Laut dem Drogen- und Suchtbericht der Bundesregierung aus dem Jahr 2020 ist Cannabis in Deutschland die am weitesten verbreitete illegale Droge. Rund 46 Prozent der 18 bis 25-Jährigen haben dem Bericht zufolge bereits einmal Cannabis probiert. Die aktuelle Auswertung der Versichertendaten der AOK Ostwürttemberg belegt einen markanten Anstieg von Versicherten, die sich wegen Cannabismissbrauchs im Landkreis Heidenheim in ärztlicher Therapie befanden.

Frauen häufiger in Therapie

Waren es 2015 noch 73, so waren es 2019 insgesamt 158 Versicherte. Das entspricht 0,3 Prozent aller AOK-Versicherten in der Region. Von 2015 bis 2019 sind die Behandlungen wegen Cannabis-Konsums von AOK Versicherten im Kreis Heidenheim im Schnitt um jährlich 20,7 Prozent gestiegen.
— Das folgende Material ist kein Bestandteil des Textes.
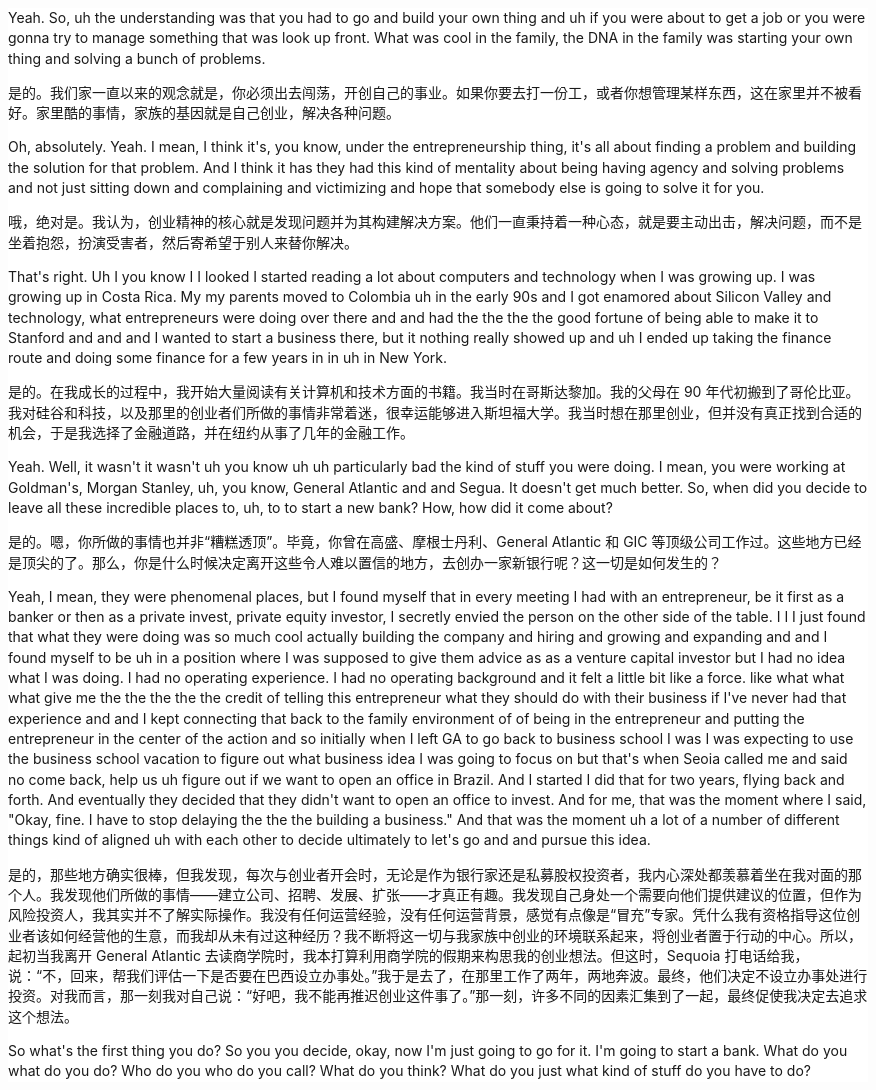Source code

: Yeah. So, uh the understanding was that you had to go and build your own thing and uh if you were about to get a job or you were gonna try to manage something that was look up front. What was cool in the family, the DNA in the family was starting your own thing and solving a bunch of problems.

是的。我们家一直以来的观念就是，你必须出去闯荡，开创自己的事业。如果你要去打一份工，或者你想管理某样东西，这在家里并不被看好。家里酷的事情，家族的基因就是自己创业，解决各种问题。

Oh, absolutely. Yeah. I mean, I think it's, you know, under the entrepreneurship thing, it's all about finding a problem and building the solution for that problem. And I think it has they had this kind of mentality about being having agency and solving problems and not just sitting down and complaining and victimizing and hope that somebody else is going to solve it for you.

哦，绝对是。我认为，创业精神的核心就是发现问题并为其构建解决方案。他们一直秉持着一种心态，就是要主动出击，解决问题，而不是坐着抱怨，扮演受害者，然后寄希望于别人来替你解决。

That's right. Uh I you know I I looked I started reading a lot about computers and technology when I was growing up. I was growing up in Costa Rica. My my parents moved to Colombia uh in the early 90s and I got enamored about Silicon Valley and technology, what entrepreneurs were doing over there and and had the the the the good fortune of being able to make it to Stanford and and and I wanted to start a business there, but it nothing really showed up and uh I ended up taking the finance route and doing some finance for a few years in in uh in New York.

是的。在我成长的过程中，我开始大量阅读有关计算机和技术方面的书籍。我当时在哥斯达黎加。我的父母在 90 年代初搬到了哥伦比亚。我对硅谷和科技，以及那里的创业者们所做的事情非常着迷，很幸运能够进入斯坦福大学。我当时想在那里创业，但并没有真正找到合适的机会，于是我选择了金融道路，并在纽约从事了几年的金融工作。

Yeah. Well, it wasn't it wasn't uh you know uh uh particularly bad the kind of stuff you were doing. I mean, you were working at Goldman's, Morgan Stanley, uh, you know, General Atlantic and and Segua. It doesn't get much better. So, when did you decide to leave all these incredible places to, uh, to to start a new bank? How, how did it come about?

是的。嗯，你所做的事情也并非“糟糕透顶”。毕竟，你曾在高盛、摩根士丹利、General Atlantic 和 GIC 等顶级公司工作过。这些地方已经是顶尖的了。那么，你是什么时候决定离开这些令人难以置信的地方，去创办一家新银行呢？这一切是如何发生的？

Yeah, I mean, they were phenomenal places, but I found myself that in every meeting I had with an entrepreneur, be it first as a banker or then as a private invest, private equity investor, I secretly envied the person on the other side of the table. I I I just found that what they were doing was so much cool actually building the company and hiring and growing and expanding and and I found myself to be uh in a position where I was supposed to give them advice as as a venture capital investor but I had no idea what I was doing. I had no operating experience. I had no operating background and it felt a little bit like a force. like what what what give me the the the the the credit of telling this entrepreneur what they should do with their business if I've never had that experience and and I kept connecting that back to the family environment of of being in the entrepreneur and putting the entrepreneur in the center of the action and so initially when I left GA to go back to business school I was I was expecting to use the business school vacation to figure out what business idea I was going to focus on but that's when Seoia called me and said no come back, help us uh figure out if we want to open an office in Brazil. And I started I did that for two years, flying back and forth. And eventually they decided that they didn't want to open an office to invest. And for me, that was the moment where I said, "Okay, fine. I have to stop delaying the the the building a business." And that was the moment uh a lot of a number of different things kind of aligned uh with each other to decide ultimately to let's go and and pursue this idea.

是的，那些地方确实很棒，但我发现，每次与创业者开会时，无论是作为银行家还是私募股权投资者，我内心深处都羡慕着坐在我对面的那个人。我发现他们所做的事情——建立公司、招聘、发展、扩张——才真正有趣。我发现自己身处一个需要向他们提供建议的位置，但作为风险投资人，我其实并不了解实际操作。我没有任何运营经验，没有任何运营背景，感觉有点像是“冒充”专家。凭什么我有资格指导这位创业者该如何经营他的生意，而我却从未有过这种经历？我不断将这一切与我家族中创业的环境联系起来，将创业者置于行动的中心。所以，起初当我离开 General Atlantic 去读商学院时，我本打算利用商学院的假期来构思我的创业想法。但这时，Sequoia 打电话给我，说：“不，回来，帮我们评估一下是否要在巴西设立办事处。”我于是去了，在那里工作了两年，两地奔波。最终，他们决定不设立办事处进行投资。对我而言，那一刻我对自己说：“好吧，我不能再推迟创业这件事了。”那一刻，许多不同的因素汇集到了一起，最终促使我决定去追求这个想法。

So what's the first thing you do? So you you decide, okay, now I'm just going to go for it. I'm going to start a bank. What do you what do you do? Who do you who do you call? What do you think? What do you just what kind of stuff do you have to do?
Bei Frauen ist die jährliche Veränderung dabei signifikant höher als bei Männern (33,5 Prozent zu 18 Prozent).

Allerdings: „In der Statistik erscheinen nur diejenigen, die nach einem Missbrauch auch tatsächlich medizinisch versorgt werden mussten“, erklärt Silke Kühner, Leiterin des Sozialen Dienstes der AOK Ostwürttemberg. „Das lässt keine Rückschlüsse auf die tatsächliche Zahl der Konsumenten zu“, so Kühner. Das ließe sich allenfalls vermuten.

AOK: Hohes Abhängigkeitspotential bei Cannabis

Cannabis zählt wie Alkohol zu den bewusstseinsverändernden Substanzen und hat ein hohes Sucht- und Abhängigkeitspotential. Welche Wirkungen der Konsum von Cannabis ausübt und wie stark diese sind, hängt von mehreren Faktoren ab. Dazu zählen etwa die Art des Konsums (geraucht oder gegessen), die aufgenommene Wirkstoffmenge, die Grundstimmung und die psychische Stabilität des Betroffenen.
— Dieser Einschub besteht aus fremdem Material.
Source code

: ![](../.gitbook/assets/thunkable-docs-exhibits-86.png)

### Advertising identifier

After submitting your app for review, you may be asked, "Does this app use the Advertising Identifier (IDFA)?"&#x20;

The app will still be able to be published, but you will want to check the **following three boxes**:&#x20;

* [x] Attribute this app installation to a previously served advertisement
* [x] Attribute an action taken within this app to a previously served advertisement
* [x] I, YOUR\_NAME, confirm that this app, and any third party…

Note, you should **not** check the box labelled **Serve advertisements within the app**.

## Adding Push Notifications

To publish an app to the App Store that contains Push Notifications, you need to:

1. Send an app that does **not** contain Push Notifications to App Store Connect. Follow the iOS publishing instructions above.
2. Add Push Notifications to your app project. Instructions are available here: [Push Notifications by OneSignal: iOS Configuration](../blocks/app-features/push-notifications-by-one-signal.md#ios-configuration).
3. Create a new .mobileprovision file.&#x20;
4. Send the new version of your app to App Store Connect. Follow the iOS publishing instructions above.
Trotz zunehmender Legalisierung von Cannabis, wie etwa in den Niederlanden oder Spanien, sind die Folgen des Konsums nicht zu unterschätzen. Die unmittelbaren Risiken des Konsums sind psychischer Natur. Dabei kann es im Cannabisrausch unter anderem zu Depressionen, Halluzinationen, Angstzuständen und Panikattacken kommen. Langzeitfolgen können die Schädigung der Lunge, wiederkehrende „Flashbacks“, Psychosen oder Schizophrenie sein.

Stuttgart

Wo es Hilfe bei Drogenproblemen gibt:


Nach Auskunft von Silke Kühnert, Leiterin des Sozialen Dienstes der AOK Ostwürttemberg, können sich Hilfesuchende in der Region an den Sozialen Dienst der AOK Ostwürttemberg sowie an die Suchtberatungsstellen des Landkreises Heidenheim oder auch des Ostalbkreises wenden.